В комнате одного из строений, куда привели приезжих, был длинный стол, покрытый красной скатертью, и стулья, на стенах висела так называемая наглядная агитация - это была, наверное, ленинская комната, или как еще она тут называлась. Вскоре вошел полный толстощекий майор с медицинскими эмблемами на погонах.

- Здравствуйте, - сказал он, глядя как бы невидящим взглядом. - Я начальник медчасти Иванов.

- Что случилось с моим мужем? - Ларису била дрожь, она старалась унять ее, говорить спокойно.

- Ваш муж умер от воспаления легких.

- Расскажите подробнее.

- Его привезли с лагпункта больного. У нас в больничной зоне он пролежал две недели и получал должное лечение. Подробнее не могу.

- Я должна знать, что случилось на лагпункте, что привело к болезни.

- Это не знаю. Я уполномочен только вызвать вас на похороны, - сказал начмед, глядя куда-то вбок. - Похороны состоятся через час.

- Нет, - сказала Лариса. - Я хочу забрать тело и отвезти в Ленинград. В его родной город.

- Это невозможно.

- Проведите меня к лагерному начальнику.

Лариса сделала шаг к двери. Майор стоял невозмутимый, несокрушимый.

- Умерших заключенных хоронят на местном кладбище. Для вас и так сделано исключение из правил - вызвали на похороны. Больше ничего сделать нельзя.

- Проведите меня к начальнику, - повторила Лариса. - Я требую!

- Послушайте. - Майор дернул толстой щекой. - Здесь не такое место, где требуют. Это вы можете в Москве. Через час вас отведут к моргу, оттуда поедем на кладбище.

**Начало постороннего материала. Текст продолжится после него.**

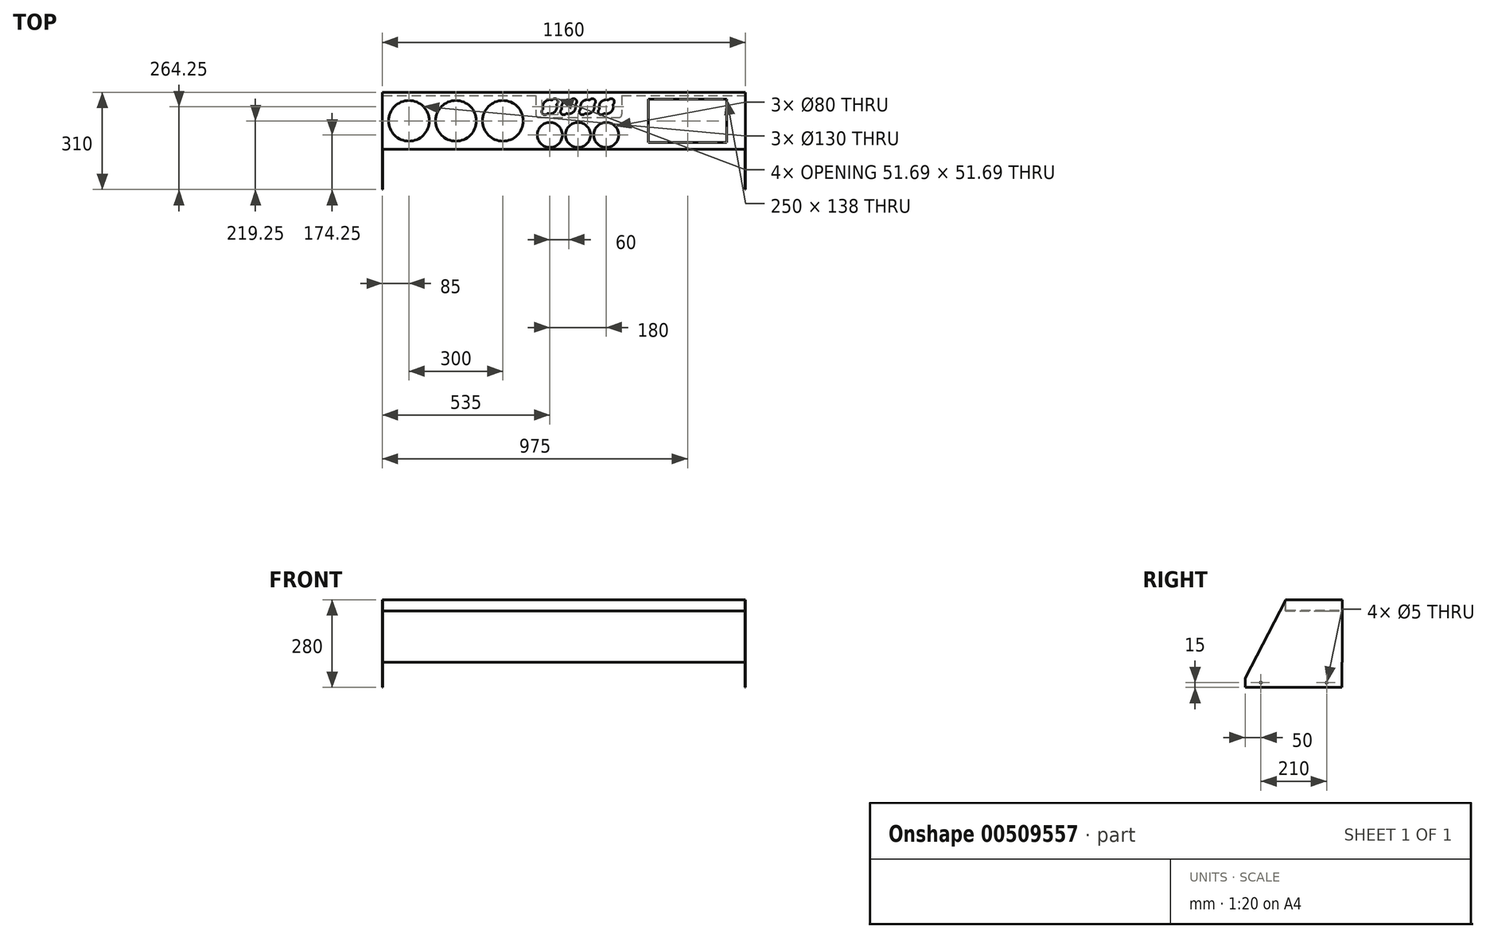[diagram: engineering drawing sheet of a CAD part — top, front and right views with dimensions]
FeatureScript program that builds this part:
annotation { "Feature Type Name" : "Feature", "Feature Type Description" : "" }
export const myFeature = defineFeature(function(context is Context, id is Id, definition is map)
    precondition{}
    {
        {
            var Q0;
            Q0=qCreatedBy(makeId("Right.planeOp"),FACE);
            var sketch = newSketch(context, id + "F0", { "sketchPlane" : qUnion([Q0])});
            skLineSegment(sketch, "E0", {"start": v(0, 0) * mm, "end": v(0, 30) * mm});
            skLineSegment(sketch, "E1", {"start": v(0, 30) * mm, "end": v(130, 280) * mm});
            skLineSegment(sketch, "E2", {"start": v(130, 280) * mm, "end": v(310, 280) * mm});
            skLineSegment(sketch, "E3", {"start": v(310, 280) * mm, "end": v(310, 0) * mm});
            skLineSegment(sketch, "E4", {"start": v(310, 0) * mm, "end": v(0, 0) * mm});
            skSolve(sketch);
        }
        {
            var Q0;
            Q0 = qSketchRegion(id + "F0", true);
            extrude(context, id + "F1", {"entities" : qUnion([Q0]), "depth" : 1160 * mm});
        }
        {
            var Q0;
            Q0=makeQuery(id+"F1.opExtrude","SWEPT_FACE",FACE,{"disambiguationData":[OSD([sQuery(id+"F0.wireOp",EDGE,"E1")])]});
            var Q1;
            Q1=makeQuery(id+"F1.opExtrude","SWEPT_FACE",FACE,{"disambiguationData":[OSD([sQuery(id+"F0.wireOp",EDGE,"E2")])]});
            var Q2;
            Q2=makeQuery(id+"F1.opExtrude","SWEPT_FACE",FACE,{"disambiguationData":[OSD([sQuery(id+"F0.wireOp",EDGE,"E0")])]});
            var Q3;
            Q3=makeQuery(id+"F1.opExtrude","SWEPT_FACE",FACE,{"disambiguationData":[OSD([sQuery(id+"F0.wireOp",EDGE,"E4")])]});
            shell(context, id + "F2", {"entities" : qUnion([Q0, Q1, Q2, Q3]), "thickness" : 1.5 * mm});
        }
        {
            var Q0;
            Q0=makeQuery(id+"F2.opShell","OFFSET_FACE",FACE,{"disambiguationData":[OSD([sQuery(id+"F0.wireOp",EDGE,"E3")])]});
            var sketch = newSketch(context, id + "F3", { "sketchPlane" : qUnion([Q0])});
            skLineSegment(sketch, "E5.bottom", {"start": v(1.5, 280) * mm, "end": v(1158.5, 280) * mm});
            skLineSegment(sketch, "E5.top", {"start": v(1.5, 278.5) * mm, "end": v(1158.5, 278.5) * mm});
            skLineSegment(sketch, "E5.left", {"start": v(1.5, 280) * mm, "end": v(1.5, 278.5) * mm});
            skLineSegment(sketch, "E5.right", {"start": v(1158.5, 280) * mm, "end": v(1158.5, 278.5) * mm});
            skSolve(sketch);
        }
        {
            var Q0;
            Q0 = qSketchRegion(id + "F3", true);
            extrude(context, id + "F4", {"entities" : qUnion([Q0]), "operationType" : NewBodyOperationType.ADD, "depth" : 180 * mm, "offsetDistance" : 25 * mm});
        }
        {
            var Q0;
            Q0=makeQuery(id+"F4.opExtrude","SWEPT_FACE",FACE,{"disambiguationData":[OSD([sQuery(id+"F3.wireOp",EDGE,"E5.top")])]});
            var sketch = newSketch(context, id + "F5", { "sketchPlane" : qUnion([Q0])});
            skLineSegment(sketch, "E6.bottom", {"start": v(1.5, -128.5) * mm, "end": v(1158.5, -128.5) * mm});
            skLineSegment(sketch, "E6.top", {"start": v(1.5, -130) * mm, "end": v(1158.5, -130) * mm});
            skLineSegment(sketch, "E6.left", {"start": v(1.5, -128.5) * mm, "end": v(1.5, -130) * mm});
            skLineSegment(sketch, "E6.right", {"start": v(1158.5, -128.5) * mm, "end": v(1158.5, -130) * mm});
            skSolve(sketch);
        }
        {
            var Q0;
            Q0 = qSketchRegion(id + "F5", true);
            extrude(context, id + "F6", {"entities" : qUnion([Q0]), "operationType" : NewBodyOperationType.ADD, "depth" : 35 * mm});
        }
        {
            var Q0;
            Q0=makeQuery(id+"F6.opExtrude","SWEPT_FACE",FACE,{"disambiguationData":[OSD([sQuery(id+"F5.wireOp",EDGE,"E6.top")])]});
            var sketch = newSketch(context, id + "F7", { "sketchPlane" : qUnion([Q0])});
            skLineSegment(sketch, "E7.bottom", {"start": v(-1.5, 243.5) * mm, "end": v(-1158.5, 243.5) * mm});
            skLineSegment(sketch, "E7.top", {"start": v(-1.5, 245) * mm, "end": v(-1158.5, 245) * mm});
            skLineSegment(sketch, "E7.left", {"start": v(-1.5, 243.5) * mm, "end": v(-1.5, 245) * mm});
            skLineSegment(sketch, "E7.right", {"start": v(-1158.5, 243.5) * mm, "end": v(-1158.5, 245) * mm});
            skSolve(sketch);
        }
        {
            var Q0;
            Q0 = qSketchRegion(id + "F7", true);
            extrude(context, id + "F8", {"entities" : qUnion([Q0]), "operationType" : NewBodyOperationType.ADD, "depth" : 170 * mm});
        }
        {
            var Q0;
            Q0=makeQuery(id+"F1.opExtrude","SWEPT_FACE",FACE,{"disambiguationData":[OSD([sQuery(id+"F0.wireOp",EDGE,"E3")])]});
            var sketch = newSketch(context, id + "F9", { "sketchPlane" : qUnion([Q0])});
            skLineSegment(sketch, "E8.bottom", {"start": v(-1160, 0) * mm, "end": v(0, 0) * mm});
            skLineSegment(sketch, "E8.top", {"start": v(-1160, 80) * mm, "end": v(0, 80) * mm});
            skLineSegment(sketch, "E8.left", {"start": v(-1160, 0) * mm, "end": v(-1160, 80) * mm});
            skLineSegment(sketch, "E8.right", {"start": v(0, 0) * mm, "end": v(0, 80) * mm});
            skSolve(sketch);
        }
        {
            var Q0;
            Q0 = qSketchRegion(id + "F9", true);
            extrude(context, id + "F10", {"entities" : qUnion([Q0]), "operationType" : NewBodyOperationType.REMOVE, "oppositeDirection" : true, "depth" : 1.5 * mm});
        }
        {
            var Q0;
            Q0=makeQuery(id+"F4.boolean.opBoolean","MERGE",FACE,{"derivedFrom":[makeQuery(id+"F1.opExtrude","SWEPT_FACE",FACE,{"disambiguationData":[OSD([sQuery(id+"F0.wireOp",EDGE,"E2")])]}),makeQuery(id+"F4.opExtrude","SWEPT_FACE",FACE,{"disambiguationData":[OSD([sQuery(id+"F3.wireOp",EDGE,"E5.bottom")])]})]});
            var sketch = newSketch(context, id + "F11", { "sketchPlane" : qUnion([Q0])});
            skLineSegment(sketch, "E9", {"start": v(-35.48, 219.25) * mm, "end": v(1178.78, 219.25) * mm, "construction": true});
            skCircle(sketch, "E10", {"center": v(85, 219.25) * mm, "radius": 65 * mm});
            skCircle(sketch, "E11", {"center": v(235, 219.25) * mm, "radius": 65 * mm});
            skCircle(sketch, "E12", {"center": v(385, 219.25) * mm, "radius": 65 * mm});
            skLineSegment(sketch, "E13", {"start": v(480.56, 174.25) * mm, "end": v(786.47, 174.25) * mm, "construction": true});
            skCircle(sketch, "E14", {"center": v(535, 174.25) * mm, "radius": 40 * mm});
            skCircle(sketch, "E15", {"center": v(625, 174.25) * mm, "radius": 40 * mm});
            skCircle(sketch, "E16", {"center": v(715, 174.25) * mm, "radius": 40 * mm});
            skLineSegment(sketch, "E17", {"start": v(479.57, 264.25) * mm, "end": v(780.85, 264.25) * mm, "construction": true});
            skArc(sketch, "E18", {"start": v(527.56, 243.02) * mm, "mid": v(550.9, 248.34) * mm, "end": v(556.23, 271.7) * mm});
            skLineSegment(sketch, "E19", {"start": v(508.34, 237.6) * mm, "end": v(563.27, 292.52) * mm, "construction": true});
            skArc(sketch, "E20", {"start": v(513.77, 256.8) * mm, "mid": v(512.02, 241.27) * mm, "end": v(527.56, 243.02) * mm});
            skArc(sketch, "E21", {"start": v(556.23, 271.7) * mm, "mid": v(557.98, 287.23) * mm, "end": v(542.44, 285.48) * mm});
            skArc(sketch, "E22.trimOffspring", {"start": v(542.44, 285.48) * mm, "mid": v(519.1, 280.16) * mm, "end": v(513.77, 256.8) * mm});
            skArc(sketch, "E23.1.0.0", {"start": v(602.44, 285.48) * mm, "mid": v(579.1, 280.16) * mm, "end": v(573.77, 256.8) * mm});
            skArc(sketch, "E23.1.0.1", {"start": v(616.23, 271.7) * mm, "mid": v(617.98, 287.23) * mm, "end": v(602.44, 285.48) * mm});
            skArc(sketch, "E23.1.0.2", {"start": v(587.56, 243.02) * mm, "mid": v(610.9, 248.34) * mm, "end": v(616.23, 271.7) * mm});
            skArc(sketch, "E23.1.0.3", {"start": v(573.77, 256.8) * mm, "mid": v(572.02, 241.27) * mm, "end": v(587.56, 243.02) * mm});
            skArc(sketch, "E23.2.0.0", {"start": v(662.44, 285.48) * mm, "mid": v(639.1, 280.16) * mm, "end": v(633.77, 256.8) * mm});
            skArc(sketch, "E23.2.0.1", {"start": v(676.23, 271.7) * mm, "mid": v(677.98, 287.23) * mm, "end": v(662.44, 285.48) * mm});
            skArc(sketch, "E23.2.0.2", {"start": v(647.56, 243.02) * mm, "mid": v(670.9, 248.34) * mm, "end": v(676.23, 271.7) * mm});
            skArc(sketch, "E23.2.0.3", {"start": v(633.77, 256.8) * mm, "mid": v(632.02, 241.27) * mm, "end": v(647.56, 243.02) * mm});
            skArc(sketch, "E23.3.0.0", {"start": v(722.44, 285.48) * mm, "mid": v(699.1, 280.16) * mm, "end": v(693.77, 256.8) * mm});
            skArc(sketch, "E23.3.0.1", {"start": v(736.23, 271.7) * mm, "mid": v(737.98, 287.23) * mm, "end": v(722.44, 285.48) * mm});
            skArc(sketch, "E23.3.0.2", {"start": v(707.56, 243.02) * mm, "mid": v(730.9, 248.34) * mm, "end": v(736.23, 271.7) * mm});
            skArc(sketch, "E23.3.0.3", {"start": v(693.77, 256.8) * mm, "mid": v(692.02, 241.27) * mm, "end": v(707.56, 243.02) * mm});
            skLineSegment(sketch, "E23.direction1", {"start": v(513.77, 256.8) * mm, "end": v(573.77, 256.8) * mm, "construction": true});
            skLineSegment(sketch, "E24.bottom", {"start": v(1100, 288.25) * mm, "end": v(850, 288.25) * mm});
            skLineSegment(sketch, "E24.top", {"start": v(1100, 150.25) * mm, "end": v(850, 150.25) * mm});
            skLineSegment(sketch, "E24.left", {"start": v(1100, 288.25) * mm, "end": v(1100, 150.25) * mm});
            skLineSegment(sketch, "E24.right", {"start": v(850, 288.25) * mm, "end": v(850, 150.25) * mm});
            skPoint(sketch, "E24.middle", {"position": v(975, 219.25) * mm});
            skSolve(sketch);
        }
        {
            var Q0;
            Q0 = qSketchRegion(id + "F11", true);
            extrude(context, id + "F12", {"entities" : qUnion([Q0]), "operationType" : NewBodyOperationType.REMOVE, "endBound" : BoundingType.UP_TO_NEXT, "oppositeDirection" : true, "depth" : 25 * mm});
        }
        {
            var Q0;
            Q0=makeQuery(id+"F8.opExtrude","SWEPT_FACE",FACE,{"disambiguationData":[OSD([sQuery(id+"F7.wireOp",EDGE,"E7.top")])]});
            var sketch = newSketch(context, id + "F13", { "sketchPlane" : qUnion([Q0])});
            skLineSegment(sketch, "E25.bottom", {"start": v(490, 300) * mm, "end": v(765, 300) * mm});
            skLineSegment(sketch, "E25.top", {"start": v(500, 230) * mm, "end": v(755, 230) * mm});
            skLineSegment(sketch, "E25.left", {"start": v(490, 300) * mm, "end": v(490, 240) * mm});
            skLineSegment(sketch, "E25.right", {"start": v(765, 300) * mm, "end": v(765, 240) * mm});
            skPoint(sketch, "E26.visualSharp", {"position": v(490, 230) * mm});
            skArc(sketch, "E26.filletArc", {"start": v(490, 240) * mm, "mid": v(492.93, 232.93) * mm, "end": v(500, 230) * mm});
            skPoint(sketch, "E27.visualSharp", {"position": v(765, 230) * mm});
            skArc(sketch, "E27.filletArc", {"start": v(755, 230) * mm, "mid": v(762.07, 232.93) * mm, "end": v(765, 240) * mm});
            skSolve(sketch);
        }
        {
            var Q0;
            Q0 = qSketchRegion(id + "F13", true);
            extrude(context, id + "F14", {"entities" : qUnion([Q0]), "operationType" : NewBodyOperationType.REMOVE, "endBound" : BoundingType.THROUGH_ALL, "oppositeDirection" : true, "depth" : 25 * mm});
        }
        {
            var Q0;
            Q0=makeQuery(id+"F1.opExtrude","CAP_FACE",FACE,{"disambiguationData":[OSD([sQuery(id+"F0.wireOp",EDGE,"E0"),sQuery(id+"F0.wireOp",EDGE,"E1"),sQuery(id+"F0.wireOp",EDGE,"E2"),sQuery(id+"F0.wireOp",EDGE,"E3"),sQuery(id+"F0.wireOp",EDGE,"E4")])],"isStart":false});
            var sketch = newSketch(context, id + "F15", { "sketchPlane" : qUnion([Q0])});
            skLineSegment(sketch, "E28", {"start": v(292.37, 15) * mm, "end": v(8.62, 15) * mm, "construction": true});
            skCircle(sketch, "E29", {"center": v(260, 15) * mm, "radius": 2.5 * mm});
            skCircle(sketch, "E30", {"center": v(50, 15) * mm, "radius": 2.5 * mm});
            skSolve(sketch);
        }
        {
            var Q0;
            Q0 = qSketchRegion(id + "F15", true);
            extrude(context, id + "F16", {"entities" : qUnion([Q0]), "operationType" : NewBodyOperationType.REMOVE, "endBound" : BoundingType.THROUGH_ALL, "oppositeDirection" : true, "depth" : 25 * mm, "offsetDistance" : 25 * mm});
        }
    });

Он круто повернулся и вышел из комнаты.

- Мама, не надо с ними спорить, - быстро сказала Анка. - Все равно они сделают так, как хотят.

Из морга гроб вынесли четверо в бушлатах с номерами на груди и спине. Гроб, некрашеный, сколоченный из плохо оструганных досок, был закрыт крышкой. Его внесли в маленький автобус. В автобус, кроме Ларисы с Анкой, сели те четверо и еще двое в белых халатах поверх бушлатов. Один из этих, в халатах, долговязый и сутулый, все посматривал на Ларису, в его черных глазах как бы затаилась печаль.

Лариса, сидя на краешке скамьи, придерживала рукой крышку гроба, словно оберегая Сашу от толчков, когда автобус подпрыгивал на ухабах. Это было все, что она могла для него сделать.

Кладбище, утонувшее в желтой грязи, было огорожено проволокой. Тут и там над холмиками могил сиротливо стояли шесты с дощечками. Автобус подъехал к глубокой яме, сюда же подкатил газик, из которого вылезли начмед Иванов и давешний старший лейтенант.